ASSIGNMENT ->
The entries that follow include a run beginning at the line with "right front paw: (311, 330)" and ending at the line with "right back paw: (765, 891)"; restate that run word for word and leave the rest out.

----- THE DATA

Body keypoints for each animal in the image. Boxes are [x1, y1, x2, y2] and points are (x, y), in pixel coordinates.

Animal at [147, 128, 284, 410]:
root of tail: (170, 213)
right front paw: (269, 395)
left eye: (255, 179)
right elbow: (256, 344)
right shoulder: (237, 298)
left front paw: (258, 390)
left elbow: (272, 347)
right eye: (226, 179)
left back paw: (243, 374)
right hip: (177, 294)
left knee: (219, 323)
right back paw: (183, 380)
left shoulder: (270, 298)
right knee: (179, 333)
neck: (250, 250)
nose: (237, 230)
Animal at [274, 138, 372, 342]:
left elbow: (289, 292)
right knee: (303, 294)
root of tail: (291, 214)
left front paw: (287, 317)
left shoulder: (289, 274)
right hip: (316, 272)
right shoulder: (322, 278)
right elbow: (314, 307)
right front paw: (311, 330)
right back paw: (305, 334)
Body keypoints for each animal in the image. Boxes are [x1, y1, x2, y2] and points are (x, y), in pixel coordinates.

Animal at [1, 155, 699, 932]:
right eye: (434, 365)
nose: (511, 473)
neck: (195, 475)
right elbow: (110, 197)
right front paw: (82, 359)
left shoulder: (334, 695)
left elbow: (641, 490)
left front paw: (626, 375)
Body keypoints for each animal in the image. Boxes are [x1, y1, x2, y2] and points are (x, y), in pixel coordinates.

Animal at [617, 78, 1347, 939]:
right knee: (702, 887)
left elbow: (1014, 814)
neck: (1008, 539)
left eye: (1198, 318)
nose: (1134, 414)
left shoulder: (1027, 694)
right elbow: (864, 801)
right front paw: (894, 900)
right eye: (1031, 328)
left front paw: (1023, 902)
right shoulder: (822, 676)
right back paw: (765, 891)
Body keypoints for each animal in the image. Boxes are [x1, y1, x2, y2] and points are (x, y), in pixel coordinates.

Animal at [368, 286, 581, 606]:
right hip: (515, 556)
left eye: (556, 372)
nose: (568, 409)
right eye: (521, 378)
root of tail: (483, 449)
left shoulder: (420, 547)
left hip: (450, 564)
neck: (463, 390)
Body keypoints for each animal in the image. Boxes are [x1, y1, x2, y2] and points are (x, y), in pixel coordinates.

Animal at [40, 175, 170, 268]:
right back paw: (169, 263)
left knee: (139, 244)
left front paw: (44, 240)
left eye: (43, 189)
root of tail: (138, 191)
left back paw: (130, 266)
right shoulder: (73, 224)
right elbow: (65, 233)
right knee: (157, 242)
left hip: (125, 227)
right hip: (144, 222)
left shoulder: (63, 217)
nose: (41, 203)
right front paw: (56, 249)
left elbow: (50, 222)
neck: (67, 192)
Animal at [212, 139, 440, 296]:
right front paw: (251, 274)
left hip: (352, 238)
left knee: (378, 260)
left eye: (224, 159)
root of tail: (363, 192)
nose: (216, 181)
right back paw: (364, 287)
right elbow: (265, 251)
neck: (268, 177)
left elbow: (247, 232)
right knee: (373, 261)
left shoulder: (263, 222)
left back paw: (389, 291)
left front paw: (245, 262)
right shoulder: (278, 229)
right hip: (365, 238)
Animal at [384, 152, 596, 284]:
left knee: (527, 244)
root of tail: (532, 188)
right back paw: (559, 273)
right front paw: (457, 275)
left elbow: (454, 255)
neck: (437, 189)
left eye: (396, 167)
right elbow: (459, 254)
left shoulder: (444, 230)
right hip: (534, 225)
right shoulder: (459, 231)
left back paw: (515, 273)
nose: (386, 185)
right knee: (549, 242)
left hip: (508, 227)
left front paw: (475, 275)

----------

WRITTEN REPLY ->
right front paw: (311, 330)
right back paw: (305, 334)
Body keypoints for each animal in the image. Boxes are [x1, y1, x2, y2] and points are (x, y), in pixel coordinates.

Animal at [1, 155, 699, 932]:
right eye: (434, 365)
nose: (511, 473)
neck: (195, 475)
right elbow: (110, 197)
right front paw: (82, 359)
left shoulder: (334, 695)
left elbow: (641, 490)
left front paw: (626, 375)
Body keypoints for each animal in the image. Boxes are [x1, y1, x2, y2] and points are (x, y), in pixel coordinates.

Animal at [617, 78, 1347, 939]:
right knee: (702, 887)
left elbow: (1014, 814)
neck: (1008, 539)
left eye: (1198, 318)
nose: (1134, 414)
left shoulder: (1027, 694)
right elbow: (864, 801)
right front paw: (894, 900)
right eye: (1031, 328)
left front paw: (1023, 902)
right shoulder: (822, 676)
right back paw: (765, 891)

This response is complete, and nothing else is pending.